As a brief example, consider a user currently browsing your site looking for a Canon DSLR. Assuming the customer has given a site permission to access their Facebook data, a quick approach would be to search Facebook for any of the customer’s friends (via their news feed) that mentioned “Canon” in a recent post. A more thorough approach would examine Facebook group names for photography terms (e.g., “Photography”, “Camera”, ) and present feedback only from Facebook users within that group. Yet another approach would be to show the customer users within their Photography Club group that had anything to say, positive or negative, about a Canon DSLR. A more refined approach would only show comments from friends within that group. Yet another possiblility:  Use geo-location services to figure out where the customer is and show a list of friends that have checked-in to company stores recently. There are a lot of possibilities, the accuracy of which depends on two things:

  • The way in which the accessible data is analyzed for information relevant to a customer’s current context
  • The willingness of the customer and those within their social network to share information

There are many reasons that people don’t want to share information with those outside of their social networks and there are many privacy concerns. There is a delicate balance here. As I’ve mentioned in other posts on privacy, what an individual derives from an interaction is usually equivalent to what they are willing to invest in that interaction. If a customer doesn’t want to share any opinions, experiences or thoughts with the online communities of which they are a part, then they’re not likely to reap much benefit in the long-term from those communities. The same goes for sites that integrate with social media;  if customers are unwilling to share via a social networks API, they’re are potentially limiting their personal user experience in the end. Of course, it is important for companies to understand that such data should be treated as proprietary and private information and it should be used solely to enhance the user experience. It should not be stored or shared with others in a way that can’t be replicated from a social networks API. In addition, customers should understand the privacy policies of sites that ask to integrate with their social data.
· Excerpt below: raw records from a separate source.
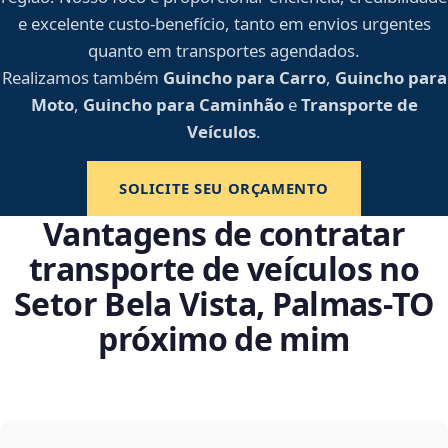
e excelente custo-benefício, tanto em envios urgentes
quanto em transportes agendados.
Realizamos também
Guincho para Carro
,
Guincho para
Moto
,
Guincho para Caminhão
e
Transporte de
Veículos
.
SOLICITE SEU ORÇAMENTO
Vantagens de contratar
transporte de veículos no
Setor Bela Vista, Palmas‑TO
próximo de mim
Mass Personalization?  Really?

One oxymoron that I’ve seen tossed around a bit over the years is the concept of “mass personalization”. That’s fairly funny, actually. Personalization that is done by focusing on the collective choices or behaviors of a large group will likely only result in a site that treats users as if they fall into one of several stereo-typical groups. A good example of this is the political stage and you have to ask yourself if you would treat all of your customers as “Democrats” or “Republicans”!  That’s not likely to work for an eCommerce vendor for long, if at all. Companies should be thinking about more than user segmentation, they need to be investigating the unique traits, behaviors and relationships that describe the individual customer. Thinking along these lines begins to change the way one thinks about defining the user experience. A properly tailored user experience may, in fact, create such a one-of-a-kind interaction, that no two user interactions with a site are identical. Of course, this is again dependent upon customer’s willingness to share data within their communities with sites that they trust.

User Experience becomes Unique Experience

The future of personalization is moving toward individualization, which I define as the ability of a site to recognize and respond to a user as an individual, based on learned traits or behaviors. This, combined with the concept of peersonalization, could give the user an experience that so closely matches their own perceived views it would be as if the site and feedback were created only for them. Imagine being in a store stocked with products in which you have an interest along with additional products that are inter-related, high-percentage up-sell opportunities, or the favorites of influential peers. Barriers to acceptance will come down. And when that happens, the anxiety associated with clicking the “buy” button decreases dramatically.